Long Live the King

On June 10, during the same week that John Ashcroft was busy in D.C. declaring to Congress that the president was above the law, a jury in Idaho did its best to rein in the excesses of the Patriot Act.

And failed.

The case in question was that of Sami Omar Al-Hussayen, a University of Idaho graduate student and Saudi Arabia national accused of terrorism under the Patriot Act. In February 2003, an FBI SWAT team descended on the sleepy college town of Moscow, Idaho, raiding Al-Hussayen’s home and hauling him off to prison. Al-Hussayen was charged with three counts of terrorism, four counts of making false statements, and seven counts of visa fraud.

Al-Hussayen, the son of a former Saudi education minister, was a Ph.D. candidate who had studied in the U.S. for nine years.
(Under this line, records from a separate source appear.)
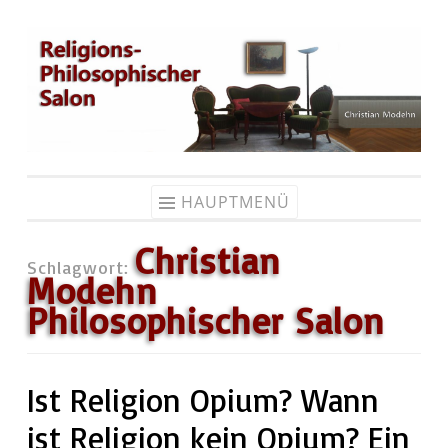
Zum
Inhalt
springen
HAUPTMENÜ
Christian
Schlagwort:
Modehn
Philosophischer Salon
Ist Religion Opium? Wann
ist Religion kein Opium? Ein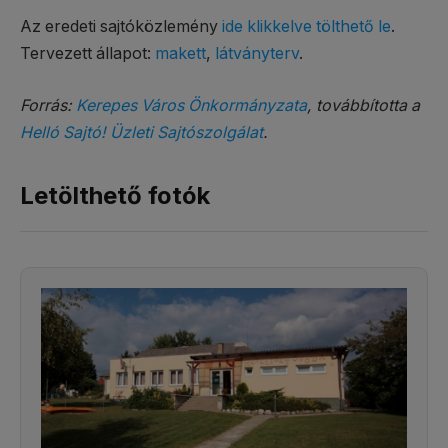
Az eredeti sajtóközlemény
ide klikkelve tölthető le
.
Tervezett állapot:
makett
,
látványterv
.
Forrás:
Kerepes Város Önkormányzata
, továbbította a
Helló Sajtó! Üzleti Sajtószolgálat
.
Letölthető fotók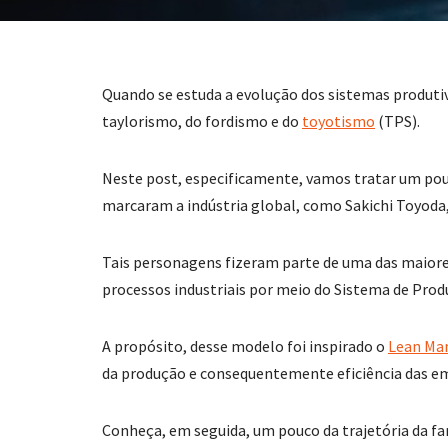
Quando se estuda a evolução dos sistemas produti
taylorismo, do fordismo e do
toyotismo
(TPS).
Neste post, especificamente, vamos tratar um pouc
marcaram a indústria global, como Sakichi Toyoda, 
Tais personagens fizeram parte de uma das maior
processos industriais por meio do Sistema de Prod
A propósito, desse modelo foi inspirado o
Lean Ma
da produção e consequentemente eficiência das e
Conheça, em seguida, um pouco da trajetória da f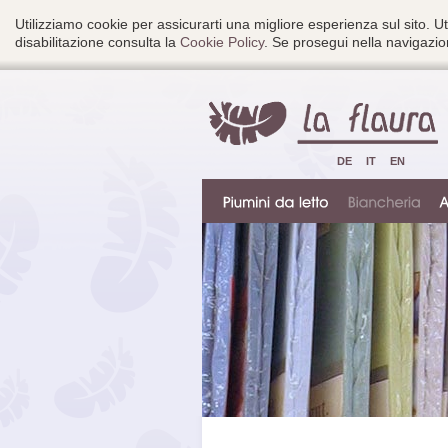
Utilizziamo cookie per assicurarti una migliore esperienza sul sito. Ut
disabilitazione consulta la
Cookie Policy
. Se prosegui nella navigazion
DE
IT
EN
A husband and father, he hardly fit the profile of a terrorist, and the town rallied behind him—particularly when the details of his case emerged. He had volunteered his time to a Michigan-based group, the Islamic Assembly of North America, to set up a Web site that promoted the study of Islam. The Web site contained a link to another site set up by a group the U.S. government had listed as a terrorist organization. Another link pointed to a site that, among a huge volume of postings, contained four short documents written by radical clerics discussing the war in Chechnya and the Palestinian conflict. One of these documents sanctioned suicide attacks and mentioned flying airplanes into buildings.
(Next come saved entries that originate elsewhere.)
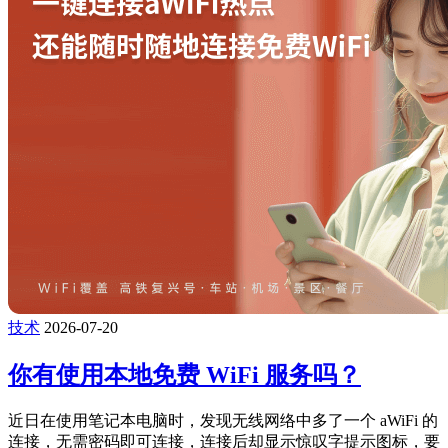
技术
2026-07-20
你有使用本地免费 WiFi 服务吗？
近日在使用笔记本电脑时，发现无线网络中多了一个 aWiFi 的
连接，无需密码即可连接，连接后却显示惊叹字提示图标，要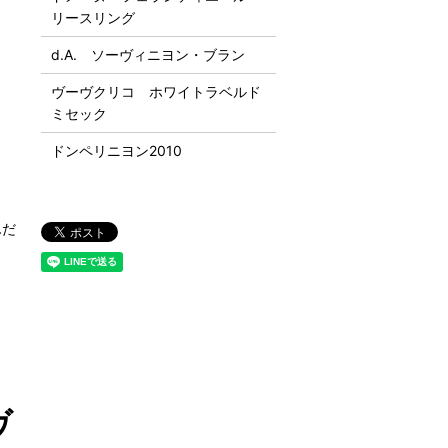
リースリング
d.A. ソーヴィニヨン・ブラン
ヴーヴクリコ ホワイトラベルド
ミセック
ドンペリニヨン2010
んだ
ヴ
That was it. Al-Hussayen was charged as a tertiary “terrorist”—giving help to a group whose Web site linked to a group that published, among its library of documents, writings that advocated terror. Al-Hussayen’s case did not even amount to an assault on freedom of speech, because he hadn’t been the one speaking; indeed, he didn’t even know the links and documents were on the site. The visa violations and false-statement charges against him involved his work with a nonprofit; his visa lists him as a student, and the government claimed that a student visa did not allow volunteer “work.”

Al-Hussayen’s case was a major test of a provision in the USA Patriot Act that targets so-called “secondary players” in the war on terrorism—those who give aid to groups or individuals who later carry out terrorist attacks. Even under such provisions, the case against Al-Hussayen was tenuous. It didn’t matter. He spent nearly a year and a half in jail before being acquitted by the federal jury this month on all three terrorism counts against him. The case against him was so thin that his lawyers called only one witness, former CIA Near East division chief Frank Anderson, who testified about terrorist recruitment methods and questioned the FBI’s notion that people give up their jobs and family connections to go join a jihad after reading a few postings on the Internet.

After Al-Hussayen’s acquittal, Anderson said, “I take satisfaction in the verdict. But I am embarrassed and ashamed that our government has kept a decent and innocent man in jail for a very long time.”

A major test case of the Patriot Act was rebuffed, but the government accomplished what it wanted: destroying a life as an example to other foreign nationals in the U.S. Al-Hussayen’s wife and children have been deported, his studies interrupted, and his liberty and sense of personal security taken away from him.

In all likelihood, Al-Hussayen will return to Saudi Arabia to join his wife and children and rebuild his life. And in all likelihood, John Ashcroft’s men will prosecute more Patriot Act cases with little or no substance in the future, secure in the knowledge that, just as they consider their commander in chief to be above the law, the law can be used to harass innocent people, and nothing will be lost.

Nothing, that is, except our tax dollars, a few innocent lives, and the notion of liberty that we’re supposedly defending in our War on Terror. A jury struck down a Patriot Act prosecution, resoundingly, but the government won anyway. The king is dead. Long live the king.